Y tiene razón. Tiene razón en que la construcción de una idea de nación es algo esencialmente perverso y antiguo. Y peligroso. Tiene razón en que los niños piensan lo que les digas que deben pensar y que la construcción de una idea nacional suele ser excluyente. Lleva razón en que se necesita cierto adoctrinamiento y cierto borreguismo para creerte que tu país, ese trozo de tierra en el que naciste por accidente, es mejor que el resto (o diferente, siquiera) y que tú y los tuyos sois, de la misma forma, superiores.

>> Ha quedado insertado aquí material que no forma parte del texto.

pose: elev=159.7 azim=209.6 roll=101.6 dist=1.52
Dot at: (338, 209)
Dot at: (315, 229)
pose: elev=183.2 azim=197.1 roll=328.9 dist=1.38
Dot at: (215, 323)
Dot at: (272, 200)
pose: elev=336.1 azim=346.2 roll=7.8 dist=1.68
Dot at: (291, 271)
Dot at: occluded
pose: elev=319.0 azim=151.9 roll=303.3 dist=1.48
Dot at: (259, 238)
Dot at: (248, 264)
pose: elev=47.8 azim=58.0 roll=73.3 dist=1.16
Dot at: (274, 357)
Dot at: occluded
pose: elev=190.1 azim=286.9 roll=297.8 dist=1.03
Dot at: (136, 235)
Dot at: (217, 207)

Lo que no dice Pedro J. Ramírez y lo que hace intolerable el editorial, es que esas pautas se han visto en la construcción de cualquier sentimiento nacional en cualquier parte del mundo. ¿No vemos acaso lo mismo en la mirada de los niños norteamericanos? Encontraremos ejemplos de derechas, de izquierdas, en dictaduras y democracias. No hace falta ni que hablemos del franquismo…

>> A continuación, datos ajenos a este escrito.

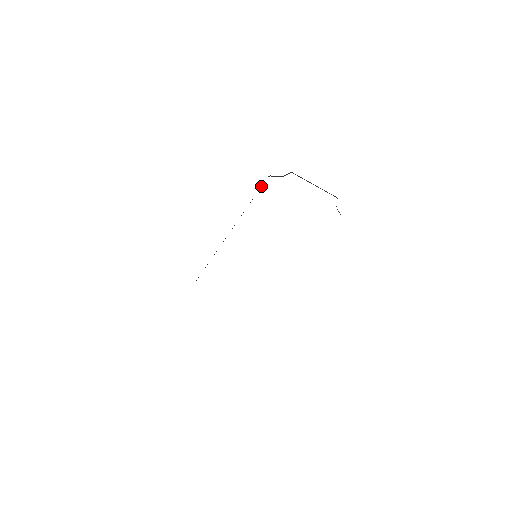
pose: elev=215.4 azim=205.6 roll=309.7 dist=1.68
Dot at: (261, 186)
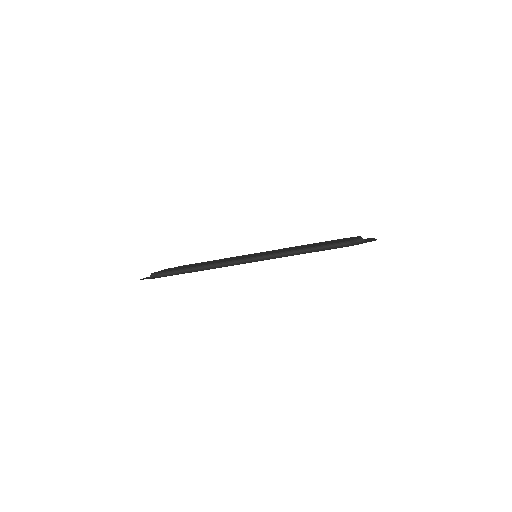
Dot at: (335, 245)
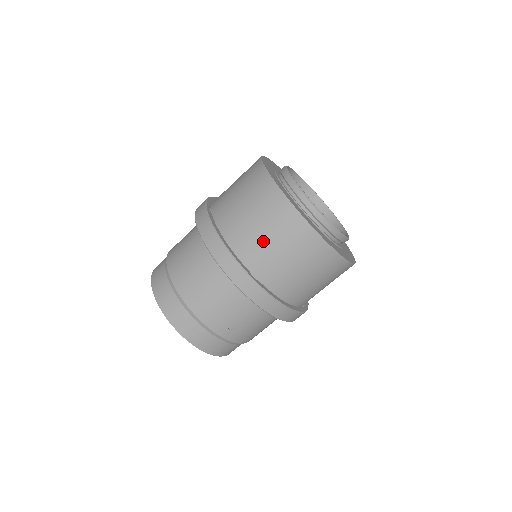
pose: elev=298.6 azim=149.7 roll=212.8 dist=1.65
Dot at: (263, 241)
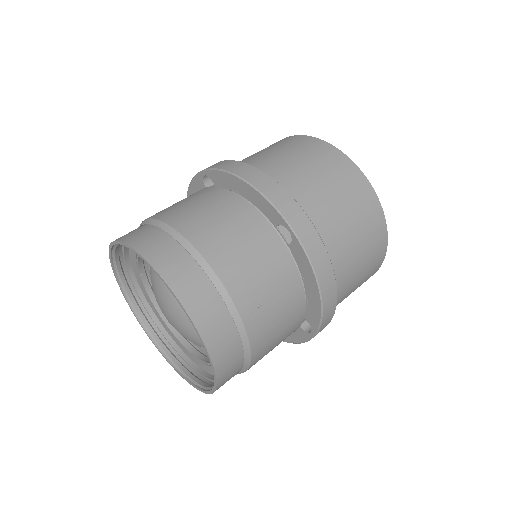
Dot at: (315, 182)
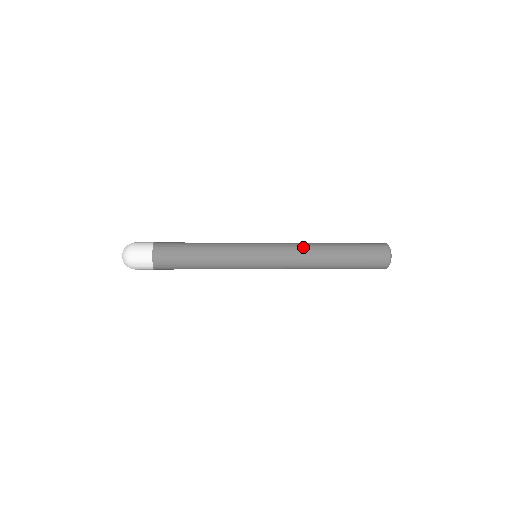
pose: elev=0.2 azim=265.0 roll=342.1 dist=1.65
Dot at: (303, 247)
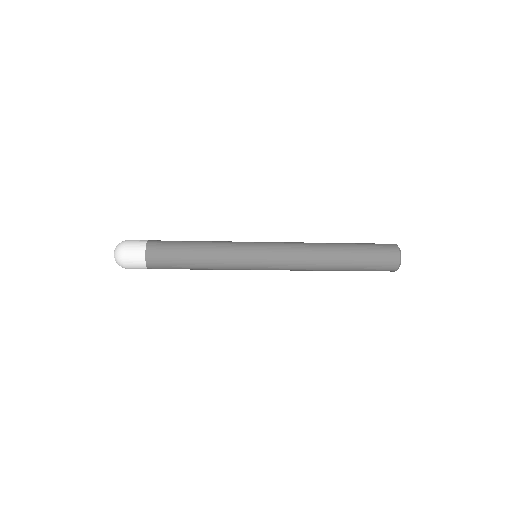
Dot at: occluded
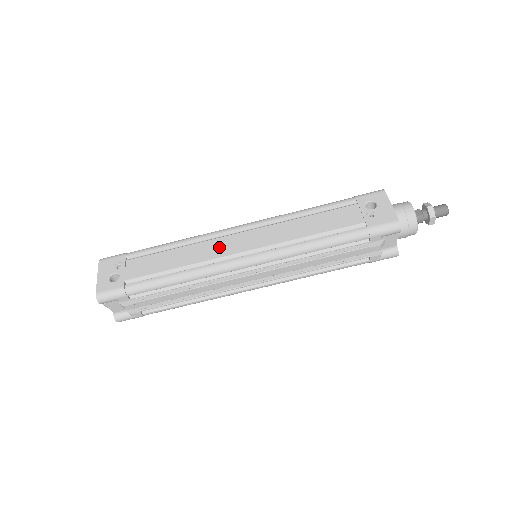
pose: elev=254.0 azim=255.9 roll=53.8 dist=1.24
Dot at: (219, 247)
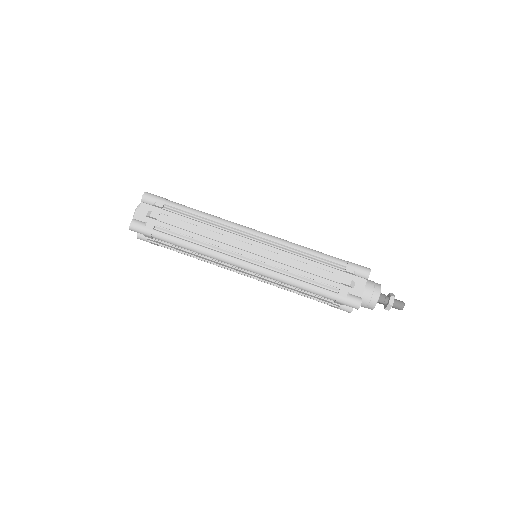
Dot at: occluded
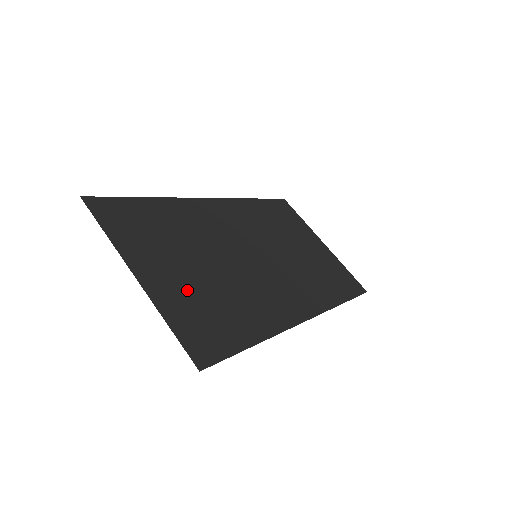
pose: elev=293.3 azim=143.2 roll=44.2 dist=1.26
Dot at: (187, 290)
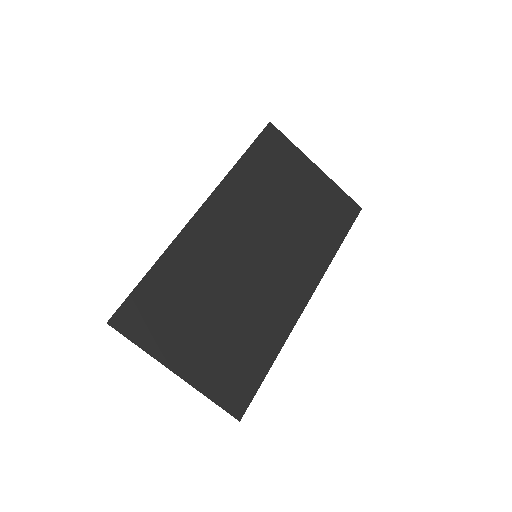
Dot at: (213, 354)
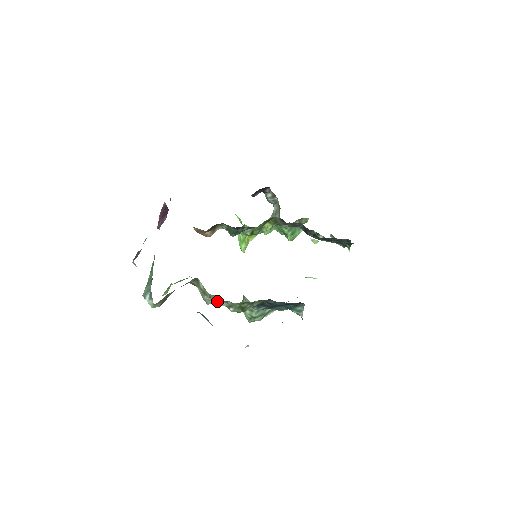
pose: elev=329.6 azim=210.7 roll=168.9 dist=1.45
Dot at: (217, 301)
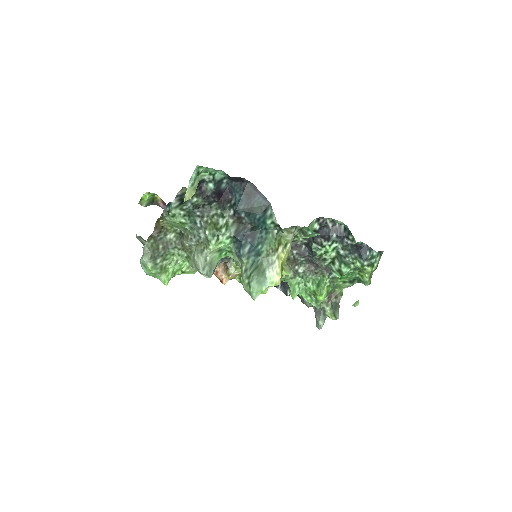
Dot at: (203, 252)
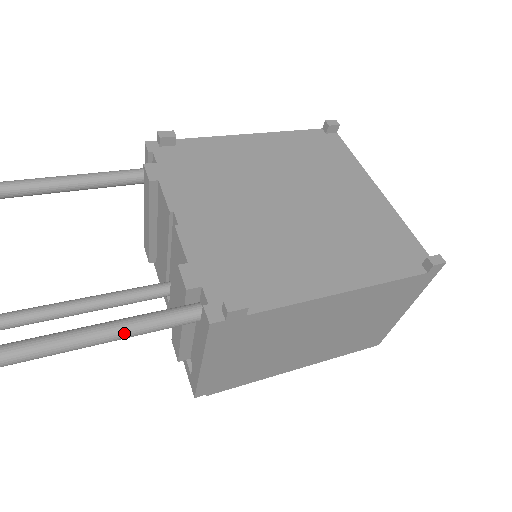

La construcción nacional conlleva eso y yo seré el primero que lo critique. En el nombre de la libertad (especialmente la colectiva) se han cometido auténticas atrocidades. No seré yo quien sostenga que defender tu país, como un ente, sea algo bueno. Pero sí que critico elegir a los nazis para la comparación, ya que no es justo. No lo es porque, en el fondo, lo que estás diciendo es que estos niños catalanes, cualquier persona que se sienta catalán y quiera a su país (whatever that is), estaría encantado de gasear a unos cuantos judíos.

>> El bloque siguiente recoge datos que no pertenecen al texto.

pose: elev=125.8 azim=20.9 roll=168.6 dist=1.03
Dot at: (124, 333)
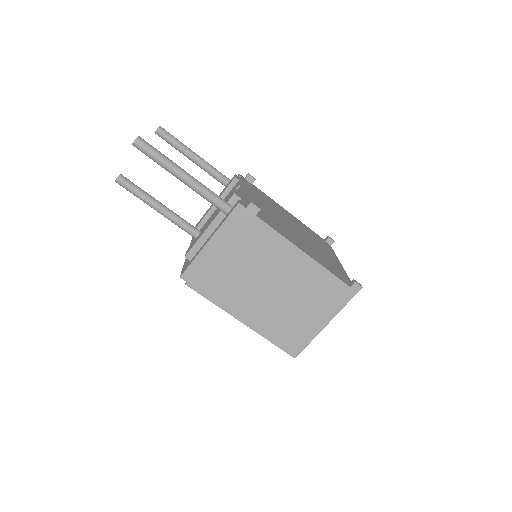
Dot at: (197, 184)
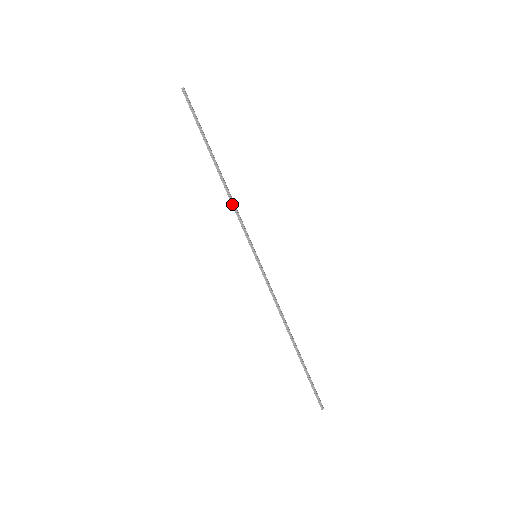
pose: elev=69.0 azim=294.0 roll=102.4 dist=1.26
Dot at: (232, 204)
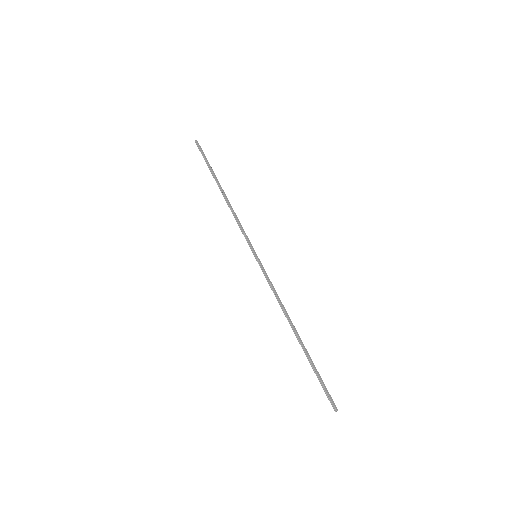
Dot at: occluded
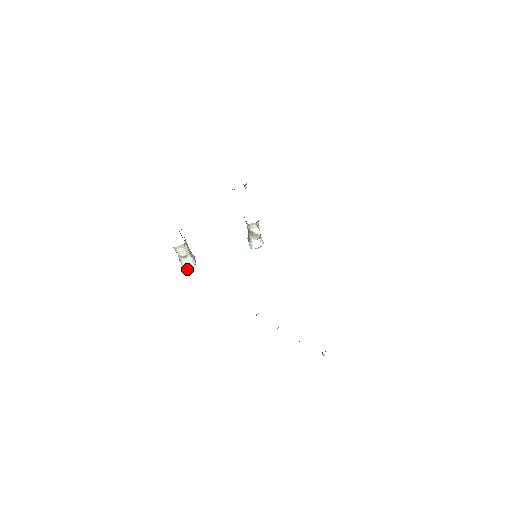
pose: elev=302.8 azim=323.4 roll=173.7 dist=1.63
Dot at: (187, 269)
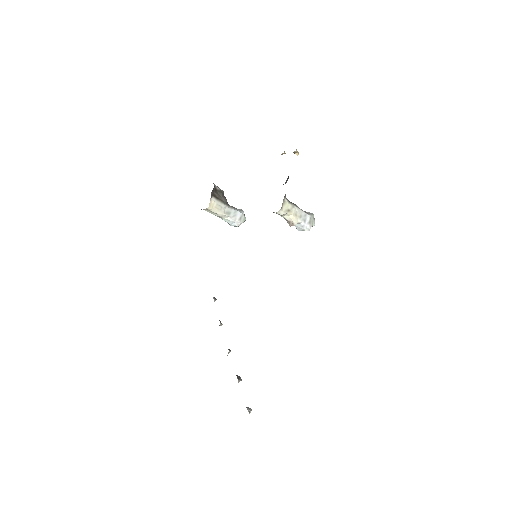
Dot at: (232, 225)
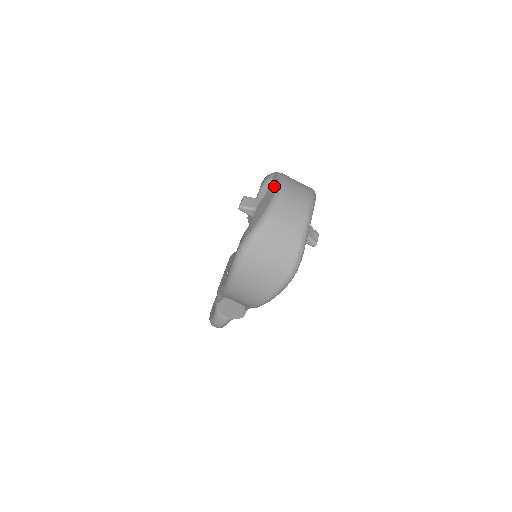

No, claro, en el artículo ya dice que no se puede comparar… sin embargo, lo compara. De todos los ejemplos de la historia mundial en la que ha habido un proceso como el que vivimos en Cataluña, el señor Ramírez se queda con los nazis. ¿Por azar? No. ¿Porque tiene más similitudes que con el resto? Tampoco. ¿Por qué, entonces? Pues porque es una forma (él cree que) sutil de demonizar algo que no le gusta.

Esto, desde luego, no es nuevo. Lo hemos visto muchas veces. El partido nazi era socialista (o parecido), apoyaba la nacionalización de los bienes, buscó reforzar la identidad a través de la lengua y la raza, era mucho más social de lo que la gente piensa. Hitler era, sin ir más lejos, vegetariano. Pero estaremos de acuerdo en que no sería lo más adecuado llamar nazi a todos los socialistas, a todos aquellos que quieren nacionalizar bienes, a todos aquellos que refuerzan una identidad, una raza, buscan soluciones sociales… o son vegetarianos.

No hay que olvidar la Historia, desde luego, pero quizás estaría bien que dejáramos de mentar a los nazis durante unas décadas. Quizás, así, podríamos discutir en paz.